In the absence of explicit statement to the contrary, the terms used in these general terms and conditions are defined as follows:
W.G. van der Zanden: The private limited liability company (“Besloten vennootschap met beperkte aansprakelijkheid”) W.G. van der Zanden B.V. established under Dutch law at Oppermanstraat 33, (3194 AC) Hoogvliet Rotterdam, postal address: PO Box 275, (AG 3190) Hoogvliet Rotterdam, registered with the Trade Register of the Chamber of Commerce under number: 24173438, VAT number: NL0072.06.550.B01, seller and the user of these general terms and conditions.
Buyer: each party (natural or legal person) who enters into agreement with W.G. van der Zanden or to whom W.G. van der Zanden has issued an offer to which these general terms and conditions (hereinafter: “these conditions”) apply.
Agreement: each agreement, no matter in which way it is realized, between W.G. van der Zanden and the buyer, any amendment or supplement thereto, and all (legal) acts in preparation and implementation of that agreement.
Assignment: every assignment to perform services or deliver goods by W.G. van der Zanden to the buyer, which is established between W.G. van der Zanden and the buyer on the basis of an agreement. The applicability, in every way, of Article 7:404, 7:407(2) and 7:409 of the Dutch Civil Code is expressly excluded.
Delivery periods agreed are not fatal deadlines, unless explicitly agreed otherwise in written. In the case of late delivery, the buyer must notify W.G. van der Zanden of default in writing, with due observance of a reasonable time frame, before W.G. van der Zanden can be in default. A term agreed on starts to run when the buyer all, by W.G. van der Zanden, requested information has provided to W.G. van der Zanden.
Moreover, a delivery period agreed on is always under the condition of undisturbed labour conditions and material supply, undistorted transport and timely delivery by suppliers of W.G. van der Zanden, as such that W.G. van der Zanden is able to keep the time of delivery.
If W.G. van der Zanden and the buyer have agreed on a specific price, W.G. van der Zanden will nevertheless be entitled to increase the price associated to cost price increasing factors that occur from the moment of conclusion of the contract. The buyer is obliged to pay the resulting higher price instead of the originally agreed price.
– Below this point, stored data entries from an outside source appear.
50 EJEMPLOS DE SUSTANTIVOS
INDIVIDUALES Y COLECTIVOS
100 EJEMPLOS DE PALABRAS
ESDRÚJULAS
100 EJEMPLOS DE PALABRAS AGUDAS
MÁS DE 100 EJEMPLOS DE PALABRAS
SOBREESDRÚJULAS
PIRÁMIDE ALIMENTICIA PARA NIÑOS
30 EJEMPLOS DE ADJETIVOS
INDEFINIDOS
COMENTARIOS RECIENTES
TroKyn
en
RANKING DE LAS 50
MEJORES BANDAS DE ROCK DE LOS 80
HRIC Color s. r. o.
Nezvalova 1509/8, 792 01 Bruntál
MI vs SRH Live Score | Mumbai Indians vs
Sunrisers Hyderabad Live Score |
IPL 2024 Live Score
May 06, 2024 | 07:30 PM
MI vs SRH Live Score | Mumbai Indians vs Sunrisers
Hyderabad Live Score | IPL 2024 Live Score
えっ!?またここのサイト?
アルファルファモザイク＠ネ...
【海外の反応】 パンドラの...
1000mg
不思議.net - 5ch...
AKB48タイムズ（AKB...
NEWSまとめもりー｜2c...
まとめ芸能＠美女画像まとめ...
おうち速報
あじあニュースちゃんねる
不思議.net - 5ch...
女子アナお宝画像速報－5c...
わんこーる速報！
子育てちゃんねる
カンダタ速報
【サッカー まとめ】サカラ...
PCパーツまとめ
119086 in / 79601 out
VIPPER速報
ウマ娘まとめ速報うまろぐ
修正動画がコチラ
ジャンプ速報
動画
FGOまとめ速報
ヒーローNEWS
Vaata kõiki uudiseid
In the absence of mandatory rules of law to the contrary, the court of Rotterdam has exclusive competent jurisdiction in all disputes, arising between W.G. van der Zanden and the buyer, wherein the parties cannot reach a mutually agreed solution. W.G. van der Zanden remains also entitled to summon the buyer before the competent court of the domicile of the buyer.
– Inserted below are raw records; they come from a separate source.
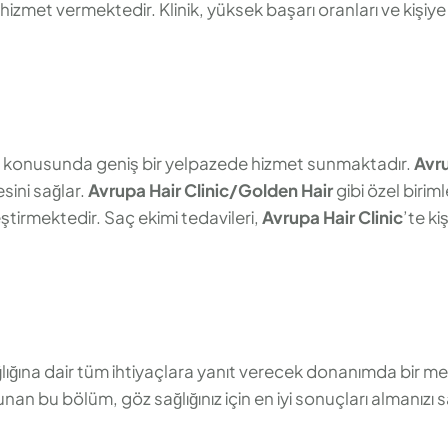
zmet vermektedir. Klinik, yüksek başarı oranları ve kişiye 
imi konusunda geniş bir yelpazede hizmet sunmaktadır.
Avru
sini sağlar.
Avrupa Hair Clinic/Golden Hair
gibi özel birim
ştirmektedir. Saç ekimi tedavileri,
Avrupa Hair Clinic
’te ki
ğına dair tüm ihtiyaçlara yanıt verecek donanımda bir merk
unan bu bölüm, göz sağlığınız için en iyi sonuçları almanızı s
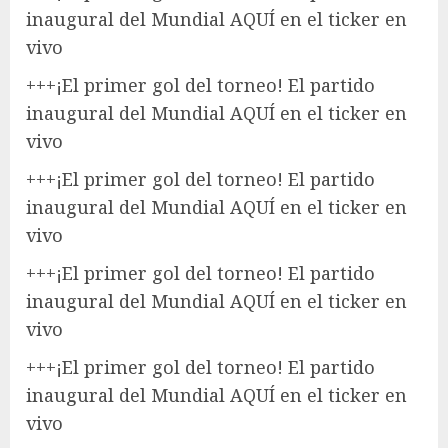
inaugural del Mundial AQUÍ en el ticker en
vivo
+++
¡El primer gol del torneo! El partido
inaugural del Mundial AQUÍ en el ticker en
vivo
+++
¡El primer gol del torneo! El partido
inaugural del Mundial AQUÍ en el ticker en
vivo
+++
¡El primer gol del torneo! El partido
inaugural del Mundial AQUÍ en el ticker en
vivo
+++
¡El primer gol del torneo! El partido
inaugural del Mundial AQUÍ en el ticker en
vivo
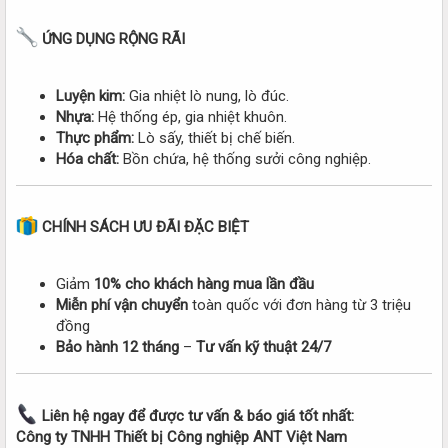
ỨNG DỤNG RỘNG RÃI
Luyện kim:
Gia nhiệt lò nung, lò đúc.
Nhựa:
Hệ thống ép, gia nhiệt khuôn.
Thực phẩm:
Lò sấy, thiết bị chế biến.
Hóa chất:
Bồn chứa, hệ thống sưởi công nghiệp.
CHÍNH SÁCH ƯU ĐÃI ĐẶC BIỆT
Giảm
10% cho khách hàng mua lần đầu
Miễn phí vận chuyển
toàn quốc với đơn hàng từ 3 triệu
đồng
Bảo hành 12 tháng
–
Tư vấn kỹ thuật 24/7
Liên hệ ngay để được tư vấn & báo giá tốt nhất:
Công ty TNHH Thiết bị Công nghiệp ANT Việt Nam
All agreements or legal relationships between W.G. van der Zanden and the buyer, and all potential deriving disputes thereof, shall be exclusively governed by the laws of the Netherlands. The aforementioned also applies when a legal relationship is wholly or partly endorsed abroad or when a party involved in an agreement or legal relationship has its domicile abroad. The Vienna Sales Convention is expressly excluded.